CHARLESTON, S.C. - A Civil War commemoration focused on the Confederate side of the conflict, marking South Carolina's decision 150 years ago to secede, drew protesters with modern-day civil-rights concerns Monday.

Outside the Charlestown auditorium where the "Secession Ball" was held, whites and blacks demonstrated together as predominantly white ball participants - men in period evening dress and gloved women in flowing dresses - went in.

NAACP leaders said the gala honored men who committed treason for the sake of a system that kept black men and women in bondage. Some compared Confederate leaders to terrorists and Nazis.
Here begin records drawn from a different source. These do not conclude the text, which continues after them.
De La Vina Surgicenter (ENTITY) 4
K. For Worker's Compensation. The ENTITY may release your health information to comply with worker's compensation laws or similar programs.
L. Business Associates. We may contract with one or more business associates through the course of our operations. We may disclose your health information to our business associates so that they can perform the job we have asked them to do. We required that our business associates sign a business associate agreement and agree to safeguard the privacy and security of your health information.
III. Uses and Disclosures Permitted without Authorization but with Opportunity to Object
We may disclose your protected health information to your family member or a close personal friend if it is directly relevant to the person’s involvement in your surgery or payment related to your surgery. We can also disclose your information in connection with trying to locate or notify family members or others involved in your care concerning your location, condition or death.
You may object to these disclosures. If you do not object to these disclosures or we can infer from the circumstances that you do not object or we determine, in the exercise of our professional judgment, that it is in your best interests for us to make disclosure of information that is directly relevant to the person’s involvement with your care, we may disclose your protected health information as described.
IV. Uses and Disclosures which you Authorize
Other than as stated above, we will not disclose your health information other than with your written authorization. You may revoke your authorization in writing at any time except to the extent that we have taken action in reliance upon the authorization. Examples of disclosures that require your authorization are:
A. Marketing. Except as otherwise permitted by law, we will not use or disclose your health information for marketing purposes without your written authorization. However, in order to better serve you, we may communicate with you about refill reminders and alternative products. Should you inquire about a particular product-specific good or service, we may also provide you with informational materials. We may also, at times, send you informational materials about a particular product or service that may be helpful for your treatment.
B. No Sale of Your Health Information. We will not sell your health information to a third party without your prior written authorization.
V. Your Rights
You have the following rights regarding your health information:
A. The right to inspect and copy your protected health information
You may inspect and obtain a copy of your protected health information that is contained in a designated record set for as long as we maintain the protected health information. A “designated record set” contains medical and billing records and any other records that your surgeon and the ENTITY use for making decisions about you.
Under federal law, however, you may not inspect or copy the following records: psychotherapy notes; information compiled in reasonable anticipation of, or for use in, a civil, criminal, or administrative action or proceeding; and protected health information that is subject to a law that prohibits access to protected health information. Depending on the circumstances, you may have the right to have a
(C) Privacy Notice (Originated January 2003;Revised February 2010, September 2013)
"It's disgusting and unbelievable they would have a gala celebration to honor a day that ended up causing so much suffering," said Dot Scott, president of the Charleston branch of the National Association for the Advancement of Colored People.

Lonnie Randolph, head of its South Carolina chapter, likened the ball to celebrating the attack on Pearl Harbor.

Organizers of the $100-a-person event said it was not celebrating slavery but was a fund-raiser to honor men who sacrificed their lives for their vision of states' rights and to help pay for preserving Confederate-era archives.

"It's hard for us to judge the situation that existed then by today's standards. I think slavery is an abomination. But it's a part of history, legal at the time. I don't agree with it, but it was," said Randy Burbage, vice president of the Confederate Heritage Trust, which helped put on the ball.

"Any group that wants to call our ancestors terrorists and compare them to Nazi soldiers we will not negotiate with," he said.

John Genes 2d bought two of the 400 tickets sold for the event. His great-great-grandfather fought with a South Carolina regiment in the war and was a prisoner of war.

"I'm here to honor him," said Genes, in period dress, his wife beside him in a long purple dress and black lace gloves.

Not all South Carolinians backed secession. About 703,000 of them, 57 percent of state residents in 1860, were slaves. A few whites opposed it, including lawyer and politician James Petigru, who said: "South Carolina is too small to be a Republic, and too large to be an insane asylum."

The men who voted, 169-0, on Dec. 20, 1860, to take South Carolina out of the union set in motion events that reverberate today.

The decision led to a war that killed nearly 2 percent of the nation's population - 600,000 people. That's roughly the total of American deaths in all of the other wars the country has fought and would be the equivalent of 6 million Americans dying today.

On the eve of the Civil War, census data ranked South Carolina third in wealth among the states. In 2008, its per-capita income was 45th.